Not Knowing How to Change a Flat

While doing local race support and traveling with the last athlete in the race, I came upon a fellow that flatted one block from exiting T-1. I stopped to see if he needed help. Indeed he did. He held up a CO2 canister and said to me, "I can't figure out how this is going to put air in the tires."

One week before the race he purchased a gently-used time trial bike and it included a saddle bag with flat changing tools. That is, some flat changing tools. The bag had CO2 cartridges but no adapter.

Before your race, practice changing a flat tire with whatever you plan to carry on race day. Some people prefer CO2 cartridges over a pump because they normally make the process faster. But, if you don't know how to use them and all the CO2 shoots out into the atmosphere and not into your tube, all that time saving is lost.

More: 10 Bike Fix Essentials

Neglecting Your Bike Gears

Riding support behind the last racer at another race, I noticed the athlete wasn't changing gears on the hills. This person just stayed in the same gear all the time. I asked about changing gears and she told me she didn't like to change gears because she had trouble remembering which lever moved the bike into a harder or easier gear. She also told me she had trouble with the chain dropping off the front rings and decided staying in the same gear all the time was just less trouble.

Doing a triathlon on a single-speed is admirable, but much more work. The main benefit of using a gear appropriate for the terrain is that you optimize energy and time. Using a bigger gear than necessary on a climb slows you down and loads your legs with fatigue similar to weight lifting.

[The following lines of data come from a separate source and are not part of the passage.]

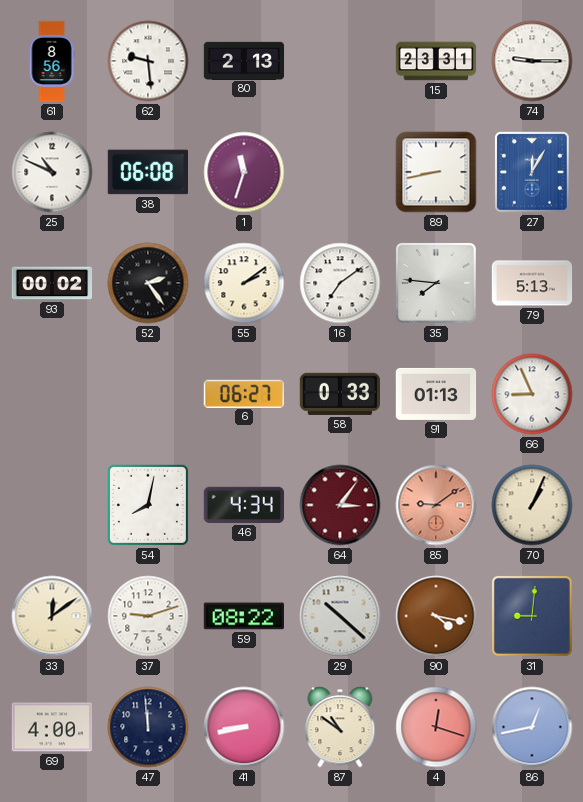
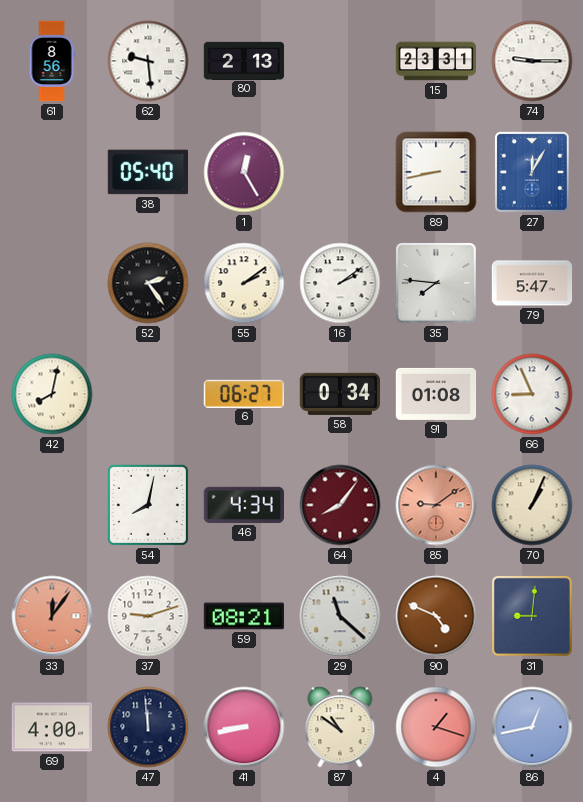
25: 10:49 -> none
38: 06:08 -> 05:40
1: 11:33 -> 12:25
93: 00:02 -> none
16: 7:09 -> 2:09
79: 5:13 -> 5:47
42: none -> 8:02
58: 0:33 -> 0:34
91: 01:13 -> 01:08
64: 3:06 -> 8:06
33: 12:09 -> 12:06
33 dial: cream -> salmon
59: 08:22 -> 08:21
29: 10:22 -> 11:22
90: 4:17 -> 4:49
4: 12:18 -> 1:18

Assuming you're not training and racing on a perfectly flat course, use your gears often in training. Make multiple gear changes during the ride so your pedal revolutions per minute (rpm) are comfortable and around the 80 to 90 range. Some steep hills may drive lower rpm rates and some athletes might prefer higher rpm than others. In any case use your gears so the bike ride is less work. That saved energy will make your run faster.

More: Intro to Bike Gears

Celebrating a Podium Position Before the Race

A very strong cyclist I know was planning on doing his first triathlon. He carefully calculated and predicted his swim, bike and run paces. After reviewing the previous year's results, he confidently assigned himself a podium position in the weeks leading up to the race. The night before the race he stuffed his gullet with the pre-race pasta dinner and threw back a few brews. He and his two buddies were celebrating how easy this "triathlon thing" was for good cyclists.  

Since he had high school swimming experience, he went out fast and hard on the swim on race day. Finished with the swim, he felt a bit queasy and dizzy getting on the bike. No matter, he put the throttle down on the 40K course treating the bike leg like the cycling time trials he had done in the past. At roughly the 30K mark on the bike course he began feeling bad. Really bad.

With his legs, stomach and head revolting he was forced to slow the pace. He knew he was losing time on the bike but he thought his lead was enough to hold off competitors. When the first competitor in his age group passed him with 5K left on the bike, his heart sank.